前回まで10回ほどにわたって、日本の成長戦略についてマクロ経済の視点から考察してきた。そこでカギとなるのは、TFP(全要素生産性)と呼ばれるものであった。TFPを高めることなく日本が持続的成長を実現することはできない。そのためには何が必要なのかを検討してきた。

 今回からは、この成長戦略の話をセミマクロのレベルに広げたいと考えている。具体的には、日本が経済成長を実現するとしたら、個々の産業がどのような姿になっていくのかということだ。

 私たちが観察する現実の経済は、なかなかマクロでとらえることが難しい。マクロでとらえた経済は、生産性やGDPという数字の話になりがちである。もちろん、そのようなとらえ方も重要である。木を見て森を見ずになってはいけないからだ。ただ、具体的な成長のイメージを抱くためには、いろいろな産業でどのような変化が起きるのかという点にまで考察を広げる必要がある。これがセミマクロの視点である。

 日本が持続的な成長を続けることができるとすれば、それに応じて個々の産業の姿も変化していくはずだ。多くの場合、それは創造的破壊というかたちをとる。つまり既存秩序を壊して新しいものが生まれてくるのである。

 成長戦略において、規制緩和や市場開放の重要性が強調されるのも、まさにこの創造的破壊が重要であるからだ。既存の利害関係者は、どうしても新しい変化に抵抗しようとする傾向がある。しかし、そうした既存の秩序だけを守っていては、経済はジリ貧にならざるをえない。社会全体として変化を受け入れる必要があるのだ。

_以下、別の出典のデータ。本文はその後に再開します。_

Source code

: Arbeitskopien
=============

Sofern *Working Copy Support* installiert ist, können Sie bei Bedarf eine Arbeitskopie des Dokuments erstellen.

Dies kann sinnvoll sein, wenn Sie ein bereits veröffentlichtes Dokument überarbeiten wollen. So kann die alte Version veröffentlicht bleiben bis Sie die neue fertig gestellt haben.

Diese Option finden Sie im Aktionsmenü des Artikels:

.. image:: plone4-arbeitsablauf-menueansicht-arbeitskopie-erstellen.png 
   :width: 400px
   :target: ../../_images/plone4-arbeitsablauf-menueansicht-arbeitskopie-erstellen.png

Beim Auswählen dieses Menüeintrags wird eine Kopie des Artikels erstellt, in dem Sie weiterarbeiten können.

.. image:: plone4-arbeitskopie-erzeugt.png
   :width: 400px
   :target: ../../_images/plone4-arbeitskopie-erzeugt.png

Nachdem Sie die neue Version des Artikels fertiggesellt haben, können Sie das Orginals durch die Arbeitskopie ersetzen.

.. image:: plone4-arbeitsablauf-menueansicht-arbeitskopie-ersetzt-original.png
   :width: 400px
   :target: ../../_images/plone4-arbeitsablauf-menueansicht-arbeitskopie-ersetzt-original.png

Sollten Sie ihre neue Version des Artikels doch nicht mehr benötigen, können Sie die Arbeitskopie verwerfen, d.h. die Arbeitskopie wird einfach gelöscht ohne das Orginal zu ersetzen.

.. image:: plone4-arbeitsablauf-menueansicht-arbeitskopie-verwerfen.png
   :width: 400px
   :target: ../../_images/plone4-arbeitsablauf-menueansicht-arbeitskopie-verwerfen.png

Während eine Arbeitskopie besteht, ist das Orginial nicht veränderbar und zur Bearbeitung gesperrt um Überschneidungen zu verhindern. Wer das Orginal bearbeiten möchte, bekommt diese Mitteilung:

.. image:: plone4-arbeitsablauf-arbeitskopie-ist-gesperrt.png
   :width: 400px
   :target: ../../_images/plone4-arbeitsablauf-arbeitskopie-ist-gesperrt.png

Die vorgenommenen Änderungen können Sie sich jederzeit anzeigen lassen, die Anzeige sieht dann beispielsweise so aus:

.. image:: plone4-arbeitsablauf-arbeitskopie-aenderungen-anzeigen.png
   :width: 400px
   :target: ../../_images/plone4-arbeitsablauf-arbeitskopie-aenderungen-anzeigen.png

そうした変化が、いろいろな産業でどのように起きるかを考えるのが、以下で展開するセミマクロ視点での考察である。

成長のための最重要分野は医療・介護

 個別分野の変化の考察の対象として、ここではまず医療・介護の分野から取り上げることにしたい。高齢化が進むなかで、雇用の規模でも付加価値の大きさでも、この分野が最大の産業であることは明らかだ。医療や介護が産業としてどのように変化していくのかは、日本経済全体の成長戦略にも深く関わってくる。

 誤解がないように付言するが、ここで医療や介護を産業と呼んだときに、けっして営利行為だけを意味しているわけではない。非営利行為であっても、労働や資本などの資源を利用して活動するものはすべて産業に含めることにする。日本には限られた労働や資本しかない。それをいかに有効に活用するかが資源配分の効率性ということである。多くの雇用や資金を利用する医療や介護は重大な産業である。この分野で資源配分の無駄が大量に発生するようだと、経済全体の成長力も低下することになる。